__Exercise goal__.
Rewrite each of the following entries, substituting "Carga horária" for every occurrence of "Dedicação" and leaving all other text unchanged.

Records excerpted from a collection
--*--
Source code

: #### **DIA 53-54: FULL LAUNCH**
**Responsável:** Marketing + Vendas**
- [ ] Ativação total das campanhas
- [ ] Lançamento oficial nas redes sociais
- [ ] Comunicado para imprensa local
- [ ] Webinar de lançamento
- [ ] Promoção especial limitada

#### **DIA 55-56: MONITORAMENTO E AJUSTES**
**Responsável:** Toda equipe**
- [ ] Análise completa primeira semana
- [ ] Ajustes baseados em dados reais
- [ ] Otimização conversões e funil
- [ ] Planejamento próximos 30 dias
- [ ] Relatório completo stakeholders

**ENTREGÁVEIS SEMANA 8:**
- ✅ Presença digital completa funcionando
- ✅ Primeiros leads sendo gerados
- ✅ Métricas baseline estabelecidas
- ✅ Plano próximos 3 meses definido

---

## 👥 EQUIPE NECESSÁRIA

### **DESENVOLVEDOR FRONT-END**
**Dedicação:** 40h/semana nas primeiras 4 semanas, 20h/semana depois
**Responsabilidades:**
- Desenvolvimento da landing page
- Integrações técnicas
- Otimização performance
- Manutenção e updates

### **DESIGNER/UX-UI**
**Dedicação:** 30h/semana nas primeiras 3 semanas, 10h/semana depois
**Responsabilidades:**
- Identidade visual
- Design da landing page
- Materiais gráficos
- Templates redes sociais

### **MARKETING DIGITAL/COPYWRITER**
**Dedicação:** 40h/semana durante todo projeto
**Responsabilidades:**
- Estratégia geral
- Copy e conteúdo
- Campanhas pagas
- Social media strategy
--*--
__Task solution__.
Source code

: #### **DIA 53-54: FULL LAUNCH**
**Responsável:** Marketing + Vendas**
- [ ] Ativação total das campanhas
- [ ] Lançamento oficial nas redes sociais
- [ ] Comunicado para imprensa local
- [ ] Webinar de lançamento
- [ ] Promoção especial limitada

#### **DIA 55-56: MONITORAMENTO E AJUSTES**
**Responsável:** Toda equipe**
- [ ] Análise completa primeira semana
- [ ] Ajustes baseados em dados reais
- [ ] Otimização conversões e funil
- [ ] Planejamento próximos 30 dias
- [ ] Relatório completo stakeholders

**ENTREGÁVEIS SEMANA 8:**
- ✅ Presença digital completa funcionando
- ✅ Primeiros leads sendo gerados
- ✅ Métricas baseline estabelecidas
- ✅ Plano próximos 3 meses definido

---

## 👥 EQUIPE NECESSÁRIA

### **DESENVOLVEDOR FRONT-END**
**Carga horária:** 40h/semana nas primeiras 4 semanas, 20h/semana depois
**Responsabilidades:**
- Desenvolvimento da landing page
- Integrações técnicas
- Otimização performance
- Manutenção e updates

### **DESIGNER/UX-UI**
**Carga horária:** 30h/semana nas primeiras 3 semanas, 10h/semana depois
**Responsabilidades:**
- Identidade visual
- Design da landing page
- Materiais gráficos
- Templates redes sociais

### **MARKETING DIGITAL/COPYWRITER**
**Carga horária:** 40h/semana durante todo projeto
**Responsabilidades:**
- Estratégia geral
- Copy e conteúdo
- Campanhas pagas
- Social media strategy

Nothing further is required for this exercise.